Im Jahr 1513, so ist bekundet, fürchtete sich der St. Gallische Abt nicht nur vor dem gewaltthätigen Übermut der Appenzeller, sondern war auch der Ansicht, sie hätten ihre Stellung nicht dem Recht, sondern nur der Gewalt zu verdanken.

Im Jahr 1513 kaufte die Stadt Tournai, die noch heute unter diesem Namen existiert, sechs Wandteppiche und überreichte sie der Regentin Margarete von Österreich. Die Motive der Wandteppiche basierten auf einem Werk namens „Das Buch von der Stadt der Frauen“, das die Feministin Christine de Pizan über hundert Jahre zuvor verfasst hatte.
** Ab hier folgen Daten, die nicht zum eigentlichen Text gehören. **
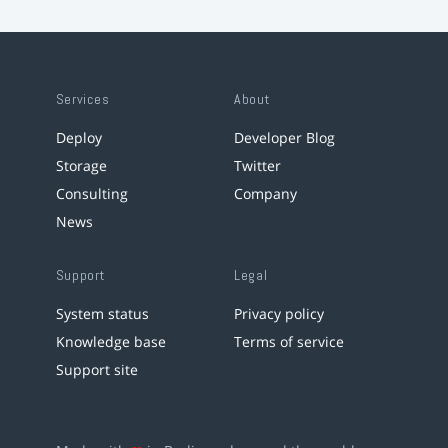
Services
About
Deploy
Developer Blog
Storage
Twitter
Consulting
Company
News
Support
Legal
System status
Privacy policy
Knowledge base
Terms of service
Support site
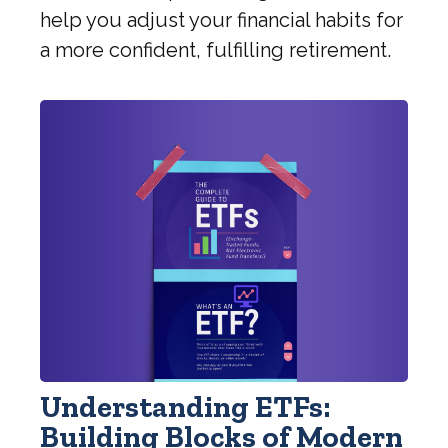
help you adjust your financial habits for
a more confident, fulfilling retirement.
Understanding ETFs:
Building Blocks of Modern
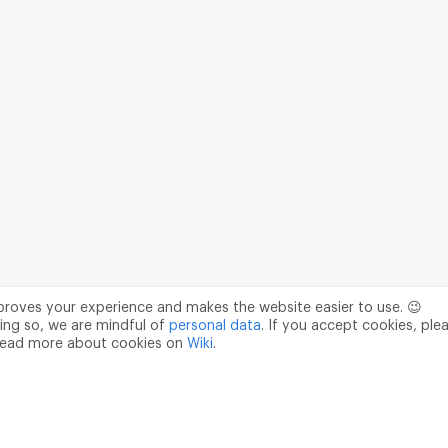
mproves your experience and makes the website easier to use. 😉
ing so, we are mindful of
personal data
. If you accept cookies, ple
read more about cookies on
Wiki
.
Data Processing Agreement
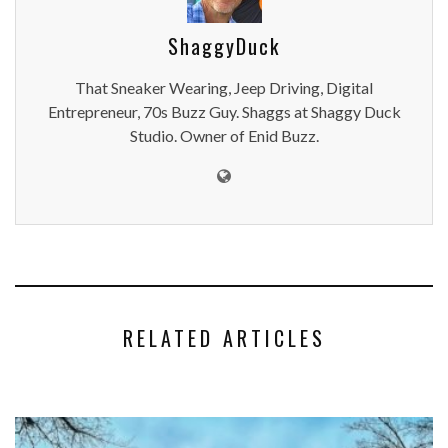
ShaggyDuck
That Sneaker Wearing, Jeep Driving, Digital
Entrepreneur, 70s Buzz Guy. Shaggs at Shaggy Duck
Studio. Owner of Enid Buzz.
RELATED ARTICLES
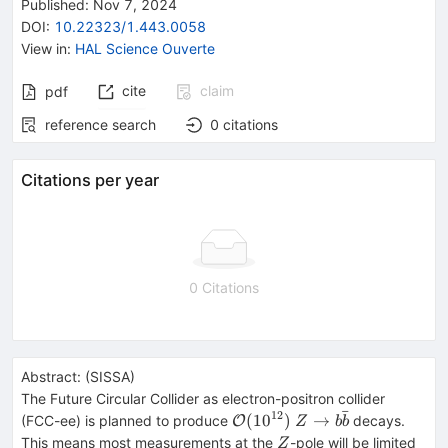
Published:
Nov 7, 2024
DOI
:
10.22323/1.443.0058
View in
:
HAL Science Ouverte
cite
claim
pdf
reference search
0
citations
Citations per year
0 Citations
Abstract:
(
SISSA
)
The Future Circular Collider as electron-positron collider
ˉ
12
\mathcal{O}
Z\to
(
1
0
)
→
(FCC-ee) is planned to produce
decays.
O
Z
b
b
(10^{12})
b\bar{b}
Z
This means most measurements at the
-pole will be limited
Z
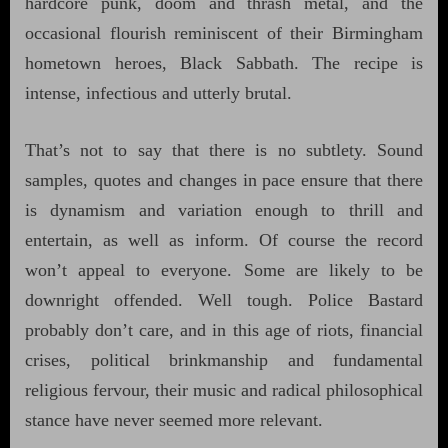
hardcore punk, doom and thrash metal, and the
occasional flourish reminiscent of their Birmingham
hometown heroes, Black Sabbath. The recipe is
intense, infectious and utterly brutal.
That’s not to say that there is no subtlety. Sound
samples, quotes and changes in pace ensure that there
is dynamism and variation enough to thrill and
entertain, as well as inform. Of course the record
won’t appeal to everyone. Some are likely to be
downright offended. Well tough. Police Bastard
probably don’t care, and in this age of riots, financial
crises, political brinkmanship and fundamental
religious fervour, their music and radical philosophical
stance have never seemed more relevant.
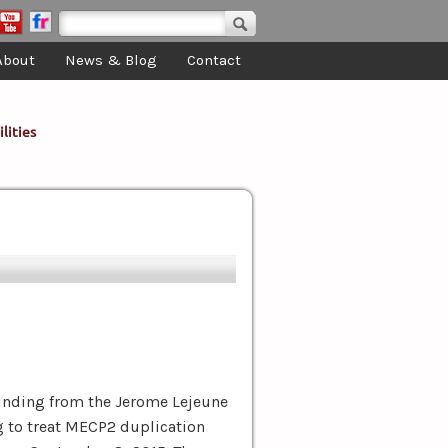
Search form
Search
About
News & Blog
Contact
lities
nding from the Jerome Lejeune
g to treat MECP2 duplication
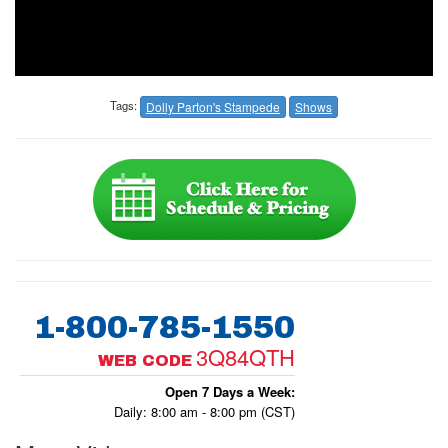
Tags:
Dolly Parton's Stampede
Shows
1-800-785-1550
3Q84QTH
WEB CODE
Open 7 Days a Week:
Daily: 8:00 am - 8:00 pm (CST)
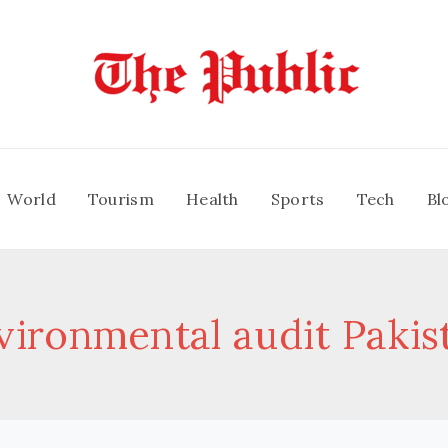
World
Tourism
Health
Sports
Tech
Bl
vironmental audit Pakis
Im Jahr 1513 streifte ein Pilger skandinavischer Abstammung, Johann U. Slender, auf seiner Reise die Ausläufer der Voralpen, verbrachte eine Nacht am Bodensee, der zu früheren Zeiten noch weit in die Alpen reichte und erreichte einige Wochen später die Stadt Malmö, die ihn bereits hatte aufwachsen sehen.

Im Jahr 1513 beendete Niccolo Machiavelli sein Werk „Il Principe“ und lehnte sich im Stuhl zurück.